Aim of the task: Copy each line of the data beneath in which the word "changes" appears.
--- START ---
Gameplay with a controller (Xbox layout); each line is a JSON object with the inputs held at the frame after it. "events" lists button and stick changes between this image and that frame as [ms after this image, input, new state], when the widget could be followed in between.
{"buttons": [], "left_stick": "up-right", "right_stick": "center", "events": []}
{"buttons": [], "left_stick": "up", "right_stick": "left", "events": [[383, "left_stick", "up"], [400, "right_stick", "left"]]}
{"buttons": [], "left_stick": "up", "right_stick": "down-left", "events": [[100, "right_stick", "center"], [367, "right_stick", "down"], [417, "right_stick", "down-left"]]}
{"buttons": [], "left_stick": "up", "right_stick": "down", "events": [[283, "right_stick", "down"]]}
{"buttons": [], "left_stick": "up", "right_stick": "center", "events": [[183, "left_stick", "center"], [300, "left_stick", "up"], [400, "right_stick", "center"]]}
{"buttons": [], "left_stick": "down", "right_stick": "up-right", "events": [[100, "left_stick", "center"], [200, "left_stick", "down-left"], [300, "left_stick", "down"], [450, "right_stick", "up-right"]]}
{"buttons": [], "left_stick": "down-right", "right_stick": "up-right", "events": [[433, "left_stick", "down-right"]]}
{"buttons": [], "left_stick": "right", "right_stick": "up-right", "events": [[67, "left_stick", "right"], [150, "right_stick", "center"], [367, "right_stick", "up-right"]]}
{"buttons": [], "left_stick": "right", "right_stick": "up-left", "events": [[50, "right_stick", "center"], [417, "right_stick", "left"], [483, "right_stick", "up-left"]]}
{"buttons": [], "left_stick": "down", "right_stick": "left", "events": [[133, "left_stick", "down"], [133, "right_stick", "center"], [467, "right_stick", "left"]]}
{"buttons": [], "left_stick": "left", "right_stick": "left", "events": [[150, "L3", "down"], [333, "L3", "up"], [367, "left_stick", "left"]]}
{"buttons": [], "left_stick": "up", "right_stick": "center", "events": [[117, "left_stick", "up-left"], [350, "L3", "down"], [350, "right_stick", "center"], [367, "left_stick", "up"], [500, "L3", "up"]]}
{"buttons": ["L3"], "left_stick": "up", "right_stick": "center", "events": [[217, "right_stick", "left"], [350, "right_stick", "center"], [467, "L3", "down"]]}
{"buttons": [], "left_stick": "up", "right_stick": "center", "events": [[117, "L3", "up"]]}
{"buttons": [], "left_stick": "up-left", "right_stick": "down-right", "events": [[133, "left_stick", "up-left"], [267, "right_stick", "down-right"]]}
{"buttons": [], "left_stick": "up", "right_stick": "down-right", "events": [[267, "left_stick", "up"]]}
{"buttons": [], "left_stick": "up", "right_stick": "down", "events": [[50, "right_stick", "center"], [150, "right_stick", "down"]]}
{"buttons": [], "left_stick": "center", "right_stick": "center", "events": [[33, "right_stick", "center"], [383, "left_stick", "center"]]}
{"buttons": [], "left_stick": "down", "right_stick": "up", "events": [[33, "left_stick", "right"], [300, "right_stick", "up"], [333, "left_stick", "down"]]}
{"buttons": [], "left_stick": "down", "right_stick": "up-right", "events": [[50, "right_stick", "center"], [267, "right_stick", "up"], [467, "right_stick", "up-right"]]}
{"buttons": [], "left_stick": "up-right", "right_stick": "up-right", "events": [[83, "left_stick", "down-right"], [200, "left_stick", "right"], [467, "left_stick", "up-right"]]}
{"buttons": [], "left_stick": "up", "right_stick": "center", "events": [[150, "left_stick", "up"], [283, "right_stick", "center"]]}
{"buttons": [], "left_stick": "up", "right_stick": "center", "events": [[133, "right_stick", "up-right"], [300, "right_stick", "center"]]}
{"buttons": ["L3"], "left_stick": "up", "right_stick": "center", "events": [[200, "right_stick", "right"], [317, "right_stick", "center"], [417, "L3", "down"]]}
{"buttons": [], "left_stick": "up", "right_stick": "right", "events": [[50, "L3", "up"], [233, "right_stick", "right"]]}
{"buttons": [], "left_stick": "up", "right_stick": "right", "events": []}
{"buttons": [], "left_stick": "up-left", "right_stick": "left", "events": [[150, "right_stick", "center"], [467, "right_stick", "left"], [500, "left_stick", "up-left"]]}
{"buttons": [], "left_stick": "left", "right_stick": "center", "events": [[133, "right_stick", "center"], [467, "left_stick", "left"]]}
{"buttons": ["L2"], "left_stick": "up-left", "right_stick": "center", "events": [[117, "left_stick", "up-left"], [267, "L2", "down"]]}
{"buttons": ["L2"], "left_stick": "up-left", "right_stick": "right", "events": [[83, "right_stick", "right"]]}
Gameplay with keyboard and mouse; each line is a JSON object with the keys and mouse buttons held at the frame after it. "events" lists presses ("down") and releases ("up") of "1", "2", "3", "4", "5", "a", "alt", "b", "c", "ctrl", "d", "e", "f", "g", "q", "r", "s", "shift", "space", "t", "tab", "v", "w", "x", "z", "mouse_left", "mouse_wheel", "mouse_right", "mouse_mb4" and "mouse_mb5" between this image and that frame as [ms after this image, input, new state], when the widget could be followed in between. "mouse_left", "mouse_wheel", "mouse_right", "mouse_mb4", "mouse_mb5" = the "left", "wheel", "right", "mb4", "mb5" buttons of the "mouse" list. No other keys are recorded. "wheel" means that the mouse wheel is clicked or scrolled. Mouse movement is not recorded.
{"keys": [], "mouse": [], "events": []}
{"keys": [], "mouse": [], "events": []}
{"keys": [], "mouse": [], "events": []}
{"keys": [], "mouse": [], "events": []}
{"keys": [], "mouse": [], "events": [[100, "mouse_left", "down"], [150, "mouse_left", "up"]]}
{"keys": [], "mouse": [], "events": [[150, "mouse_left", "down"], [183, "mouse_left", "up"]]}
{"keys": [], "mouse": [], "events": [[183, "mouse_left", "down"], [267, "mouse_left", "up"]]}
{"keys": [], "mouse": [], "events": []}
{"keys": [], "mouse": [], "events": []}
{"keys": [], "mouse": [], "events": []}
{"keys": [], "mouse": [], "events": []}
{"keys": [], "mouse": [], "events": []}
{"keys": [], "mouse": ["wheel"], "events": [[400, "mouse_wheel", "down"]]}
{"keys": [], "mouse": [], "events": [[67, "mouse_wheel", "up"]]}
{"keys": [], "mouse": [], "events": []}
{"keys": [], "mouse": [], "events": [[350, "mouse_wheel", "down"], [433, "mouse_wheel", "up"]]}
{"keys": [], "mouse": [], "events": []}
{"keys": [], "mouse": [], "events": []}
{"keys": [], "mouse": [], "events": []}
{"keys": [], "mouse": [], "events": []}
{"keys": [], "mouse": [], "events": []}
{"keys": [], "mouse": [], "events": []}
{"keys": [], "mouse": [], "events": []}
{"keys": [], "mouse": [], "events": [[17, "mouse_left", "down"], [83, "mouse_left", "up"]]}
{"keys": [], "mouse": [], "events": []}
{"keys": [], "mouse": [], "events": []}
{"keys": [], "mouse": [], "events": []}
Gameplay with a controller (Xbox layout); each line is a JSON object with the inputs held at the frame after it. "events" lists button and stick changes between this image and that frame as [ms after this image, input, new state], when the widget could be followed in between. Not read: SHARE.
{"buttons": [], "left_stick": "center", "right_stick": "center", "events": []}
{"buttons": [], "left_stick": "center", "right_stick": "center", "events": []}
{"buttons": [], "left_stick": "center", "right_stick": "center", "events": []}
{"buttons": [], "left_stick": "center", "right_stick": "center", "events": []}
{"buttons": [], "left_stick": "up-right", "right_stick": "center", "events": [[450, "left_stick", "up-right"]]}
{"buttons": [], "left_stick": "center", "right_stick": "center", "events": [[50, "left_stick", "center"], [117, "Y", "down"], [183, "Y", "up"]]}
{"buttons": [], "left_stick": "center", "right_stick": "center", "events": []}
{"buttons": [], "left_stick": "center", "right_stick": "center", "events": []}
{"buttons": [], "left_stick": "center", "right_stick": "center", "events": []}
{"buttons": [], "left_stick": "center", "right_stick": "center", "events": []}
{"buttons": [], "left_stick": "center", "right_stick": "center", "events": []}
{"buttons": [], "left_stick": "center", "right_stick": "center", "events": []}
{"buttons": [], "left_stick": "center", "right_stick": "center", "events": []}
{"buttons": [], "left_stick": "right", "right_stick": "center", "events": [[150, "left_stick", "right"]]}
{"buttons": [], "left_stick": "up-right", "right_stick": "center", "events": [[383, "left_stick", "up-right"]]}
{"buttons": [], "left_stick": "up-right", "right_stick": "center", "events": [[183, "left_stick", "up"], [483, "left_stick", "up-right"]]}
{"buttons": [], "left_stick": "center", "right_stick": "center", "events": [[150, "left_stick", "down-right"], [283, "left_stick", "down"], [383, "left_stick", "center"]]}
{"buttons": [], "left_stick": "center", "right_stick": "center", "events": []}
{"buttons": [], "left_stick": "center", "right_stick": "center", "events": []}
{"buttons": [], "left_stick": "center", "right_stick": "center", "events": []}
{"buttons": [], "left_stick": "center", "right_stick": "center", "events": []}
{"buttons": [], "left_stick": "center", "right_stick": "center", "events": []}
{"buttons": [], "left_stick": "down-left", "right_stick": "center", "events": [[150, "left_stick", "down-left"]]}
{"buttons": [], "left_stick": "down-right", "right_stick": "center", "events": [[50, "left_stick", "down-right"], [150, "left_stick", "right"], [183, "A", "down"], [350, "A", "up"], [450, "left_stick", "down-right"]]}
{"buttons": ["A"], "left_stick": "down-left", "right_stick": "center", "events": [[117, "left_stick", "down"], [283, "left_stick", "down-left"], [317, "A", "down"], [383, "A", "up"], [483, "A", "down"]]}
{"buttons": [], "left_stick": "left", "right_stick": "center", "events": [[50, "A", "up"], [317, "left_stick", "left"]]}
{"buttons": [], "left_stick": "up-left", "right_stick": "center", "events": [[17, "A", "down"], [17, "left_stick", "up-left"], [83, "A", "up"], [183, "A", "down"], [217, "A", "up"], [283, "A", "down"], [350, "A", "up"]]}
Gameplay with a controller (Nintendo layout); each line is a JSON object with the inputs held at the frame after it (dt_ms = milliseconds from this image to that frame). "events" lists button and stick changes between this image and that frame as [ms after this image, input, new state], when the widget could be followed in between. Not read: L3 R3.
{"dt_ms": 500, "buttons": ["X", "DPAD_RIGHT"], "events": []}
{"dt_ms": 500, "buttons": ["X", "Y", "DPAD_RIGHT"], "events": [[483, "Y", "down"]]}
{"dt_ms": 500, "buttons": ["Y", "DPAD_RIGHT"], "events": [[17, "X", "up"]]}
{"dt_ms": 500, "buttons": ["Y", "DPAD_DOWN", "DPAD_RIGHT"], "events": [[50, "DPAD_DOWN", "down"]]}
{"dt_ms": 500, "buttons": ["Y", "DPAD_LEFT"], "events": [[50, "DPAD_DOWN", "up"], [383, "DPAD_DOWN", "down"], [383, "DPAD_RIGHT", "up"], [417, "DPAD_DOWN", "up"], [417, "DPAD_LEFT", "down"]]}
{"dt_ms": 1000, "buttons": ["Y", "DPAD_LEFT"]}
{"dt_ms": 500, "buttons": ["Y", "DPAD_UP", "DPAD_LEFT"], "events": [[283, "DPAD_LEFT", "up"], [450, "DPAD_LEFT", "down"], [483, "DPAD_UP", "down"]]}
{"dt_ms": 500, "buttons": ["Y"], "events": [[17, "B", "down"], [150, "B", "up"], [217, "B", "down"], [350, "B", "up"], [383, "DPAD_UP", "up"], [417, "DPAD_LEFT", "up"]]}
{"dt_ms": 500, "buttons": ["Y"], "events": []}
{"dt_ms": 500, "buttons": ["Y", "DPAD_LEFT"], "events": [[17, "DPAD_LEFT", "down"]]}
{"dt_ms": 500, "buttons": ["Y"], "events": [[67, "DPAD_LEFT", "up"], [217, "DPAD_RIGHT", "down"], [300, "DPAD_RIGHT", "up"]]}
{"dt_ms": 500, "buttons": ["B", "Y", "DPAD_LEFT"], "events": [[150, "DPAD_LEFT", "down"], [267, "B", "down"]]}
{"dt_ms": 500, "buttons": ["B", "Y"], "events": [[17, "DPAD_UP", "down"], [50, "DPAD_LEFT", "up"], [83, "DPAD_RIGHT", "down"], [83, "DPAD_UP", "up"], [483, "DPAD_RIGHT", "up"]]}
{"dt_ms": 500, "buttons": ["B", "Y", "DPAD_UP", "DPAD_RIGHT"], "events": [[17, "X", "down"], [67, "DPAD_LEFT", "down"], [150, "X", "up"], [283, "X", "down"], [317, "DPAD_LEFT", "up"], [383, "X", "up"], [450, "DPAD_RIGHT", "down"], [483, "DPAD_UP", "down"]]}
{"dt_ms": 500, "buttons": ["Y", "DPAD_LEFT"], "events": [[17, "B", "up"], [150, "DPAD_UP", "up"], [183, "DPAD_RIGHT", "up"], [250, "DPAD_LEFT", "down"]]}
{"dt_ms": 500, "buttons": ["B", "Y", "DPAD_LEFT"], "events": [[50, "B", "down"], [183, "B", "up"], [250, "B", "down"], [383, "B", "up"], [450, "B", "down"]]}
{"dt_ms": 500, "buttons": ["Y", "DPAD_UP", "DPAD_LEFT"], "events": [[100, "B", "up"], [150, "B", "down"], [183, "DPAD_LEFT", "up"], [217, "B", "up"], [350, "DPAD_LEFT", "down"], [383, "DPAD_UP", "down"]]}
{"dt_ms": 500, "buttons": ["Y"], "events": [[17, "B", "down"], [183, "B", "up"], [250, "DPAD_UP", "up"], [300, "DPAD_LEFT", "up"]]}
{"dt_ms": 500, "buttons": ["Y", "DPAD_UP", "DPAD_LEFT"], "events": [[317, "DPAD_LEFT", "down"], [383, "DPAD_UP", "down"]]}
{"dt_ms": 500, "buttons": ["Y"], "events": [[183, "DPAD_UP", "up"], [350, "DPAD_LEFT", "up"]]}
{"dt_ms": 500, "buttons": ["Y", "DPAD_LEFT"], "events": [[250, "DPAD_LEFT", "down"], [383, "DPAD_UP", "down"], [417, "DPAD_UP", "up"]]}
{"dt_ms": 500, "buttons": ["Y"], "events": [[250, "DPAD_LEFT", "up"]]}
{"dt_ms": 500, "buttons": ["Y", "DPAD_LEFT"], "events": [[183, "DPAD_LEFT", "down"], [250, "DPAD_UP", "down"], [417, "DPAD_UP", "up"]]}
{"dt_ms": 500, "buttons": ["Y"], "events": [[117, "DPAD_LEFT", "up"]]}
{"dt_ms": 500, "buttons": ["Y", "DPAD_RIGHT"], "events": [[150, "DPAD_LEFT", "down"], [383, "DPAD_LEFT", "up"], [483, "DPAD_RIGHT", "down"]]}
--- END ---
Answer for this exercise:
Gameplay with a controller (Xbox layout); each line is a JSON object with the inputs held at the frame after it. "events" lists button and stick changes between this image and that frame as [ms after this image, input, new state], when the widget could be followed in between.
Gameplay with a controller (Xbox layout); each line is a JSON object with the inputs held at the frame after it. "events" lists button and stick changes between this image and that frame as [ms after this image, input, new state], when the widget could be followed in between. Not read: SHARE.
Gameplay with a controller (Nintendo layout); each line is a JSON object with the inputs held at the frame after it (dt_ms = milliseconds from this image to that frame). "events" lists button and stick changes between this image and that frame as [ms after this image, input, new state], when the widget could be followed in between. Not read: L3 R3.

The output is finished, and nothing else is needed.